Ramadan, l’hygiène du corps et de l’esprit

« Si tu n’espères pas l’inespéré, tu ne le trouveras pas »

Héraclite

Le mois de Ramadan ouvre une séquence toujours chargée d’insolite dans la configuration du quotidien. Certes, c’est un rituel porté par une dimension sacrée immuable qui en fait un moment de grande ferveur religieuse ; mais la religion n’est jamais un acte « gratuit », coupé de son environnement social et culturel. Elle prolonge  toujours d’une manière ou d’une autre ce qui nourrit l’horizon d’attente des croyants. Ce mois est, non seulement un geste inscrit dans l’ordre sacré où les signes de religiosité bénéficient d’une visibilité exceptionnelle,  mais c’est une visibilité socialisée, sommes-nous tentés de dire.

Dans la tradition marocaine, on peut même parler d’une certaine spécificité qui renvoie à la fusion du sacré et du profane ; fusion illustrée par les délices de la table du ftour et par l’expression galvaudée en ce mois, « Ramadan karim », Ramadan mois généreux ; la générosité étant ici comprise dans son sens large, celui du don qui inclut le recevoir. Autant la pratique religieuse envahit l’espace publique, autant elle  est portée par une soif de vie, par un désir de voir, de lire et de connaître. La rue ramadanienne est emblématique de cette métamorphose du moi social. Elle est d’abord duale ; celle du jour et celle de la nuit. Toute la journée semble être tendue vers ce moment crucial de la rupture du jeûne. Tendu est souvent à prendre au double sens du mot y compris dans sa dimension psychologique. Une tension qui se convertit comme dans une histoire de fée en une convivialité généralisée qui marque les relations sociales. La nuit s’offre alors à un commerce des sens.

Plusieurs indicateurs concordent pour dire aussi que c’est le mois où la lecture  retrouve ses droits. La consommation des signes culturels est en effet importante pendant cette période : la télévision notamment devient un objet de prédilection. La presse écrite adopte des formules appropriées pour répondre à une demande accrue en matière de diversité rédactionnelle.
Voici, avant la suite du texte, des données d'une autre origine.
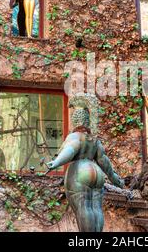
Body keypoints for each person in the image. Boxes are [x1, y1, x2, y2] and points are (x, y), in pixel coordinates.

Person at [46, 94, 123, 232]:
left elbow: (71, 149)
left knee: (83, 207)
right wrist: (114, 178)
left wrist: (56, 162)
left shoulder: (74, 136)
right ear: (87, 122)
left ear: (75, 121)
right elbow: (103, 160)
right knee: (96, 208)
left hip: (79, 171)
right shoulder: (94, 140)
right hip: (96, 172)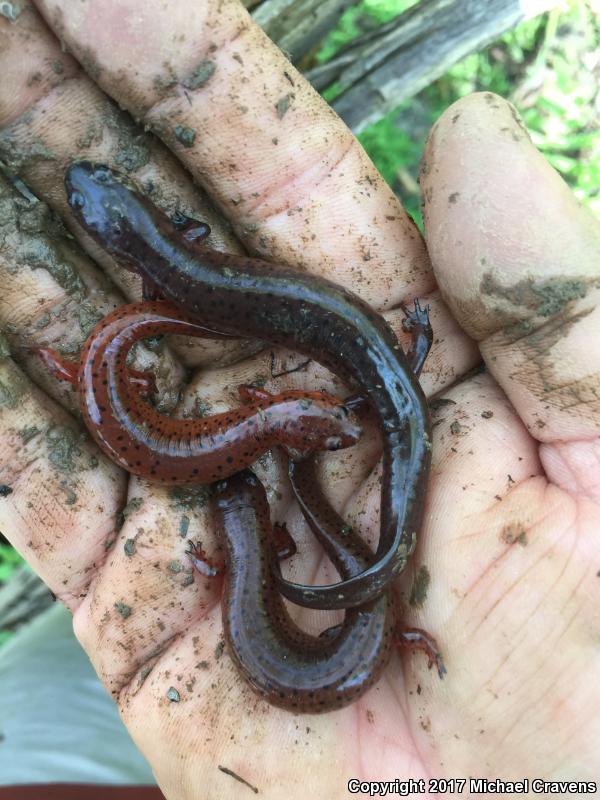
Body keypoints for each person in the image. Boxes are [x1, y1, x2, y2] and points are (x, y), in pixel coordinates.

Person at [0, 0, 598, 797]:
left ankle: (386, 466)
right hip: (344, 349)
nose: (93, 197)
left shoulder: (165, 279)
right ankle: (386, 452)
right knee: (391, 402)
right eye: (95, 203)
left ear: (123, 234)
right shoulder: (172, 260)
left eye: (99, 198)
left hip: (344, 352)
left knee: (391, 403)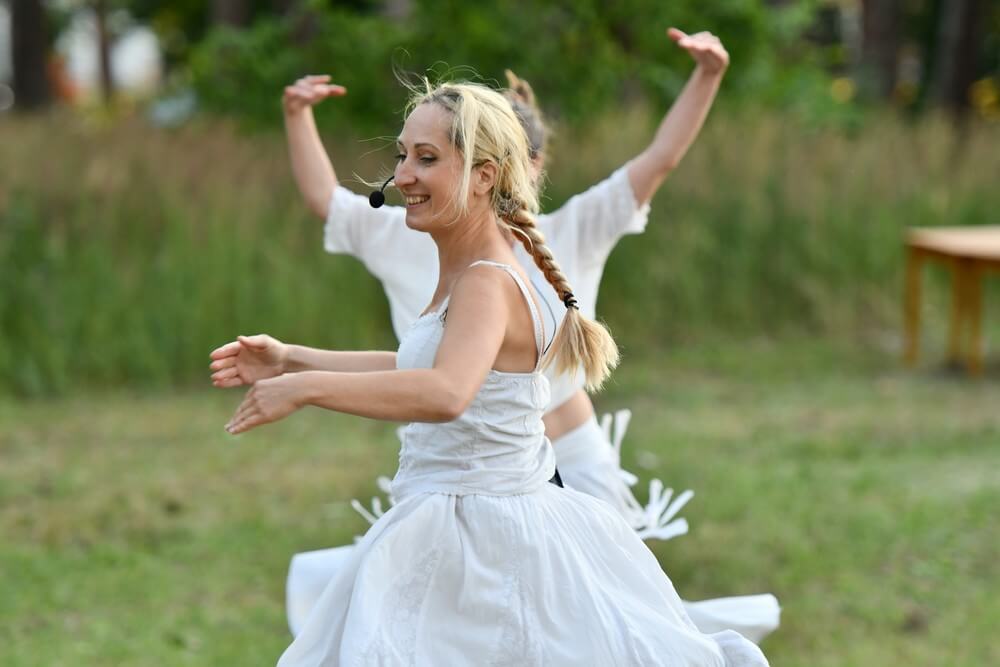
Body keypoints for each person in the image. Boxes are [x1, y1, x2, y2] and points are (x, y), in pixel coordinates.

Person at [212, 76, 768, 666]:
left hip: (486, 535)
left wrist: (306, 389)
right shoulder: (468, 270)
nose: (402, 176)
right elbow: (420, 364)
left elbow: (447, 392)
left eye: (427, 158)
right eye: (402, 155)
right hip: (455, 519)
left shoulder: (485, 279)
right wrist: (292, 358)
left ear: (484, 175)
On retrouve aussi des expositions de livres, des conférences, des concerts… Chaque mois de Ramadan offre la possibilité de cette pause spirituelle propice au débat, à l’Ijtihad. Des publications de fond sont éditées, des théories sont débattues, des monographies sont mises à jour. Les réseaux sociaux prennent une autre coloration au niveau iconique et scriptural.

On peut dire alors, avec toutes les précautions de rigueur, que la pensée est retrouvée. On ose espérer que ces retrouvailles donneront l’occasion à une introspection, à un échange utile et fructueux sur l’état de la pensée aujourd’hui dans la sphère culturelle qui se nourrit de la tradition islamique. Des intellectuels ont pris le devant pour appeler, entre autres, à une attitude intellectuelle critique pour libérer la pensée des pesanteurs de la mythologie historique. Il est temps de penser la pensée pour libérer nos sociétés de  » l’arrogance de l’ignorance institutionnalisée  » pour citer feu Mohamed  Arkoun qui rappelle avec pertinence  qu’un nombre impressionnant d’acteurs sans formation scientifique, ni culture religieuse, s’autorisent à intervenir avec une arrogance proportionnelle à leur ignorance, pour satisfaire à l’obligation qui incombe à chaque musulman de  » commander le bien et corriger le mal « .

L’idée formulée dans l’hypothèse d’une pensée repensée est le rétablissement de l’esprit critique dans notre paysage intellectuel ; une façon d’être conforme avec l’esprit du mois sacré visant à la protection de l’hygiène spirituelle de l’âme.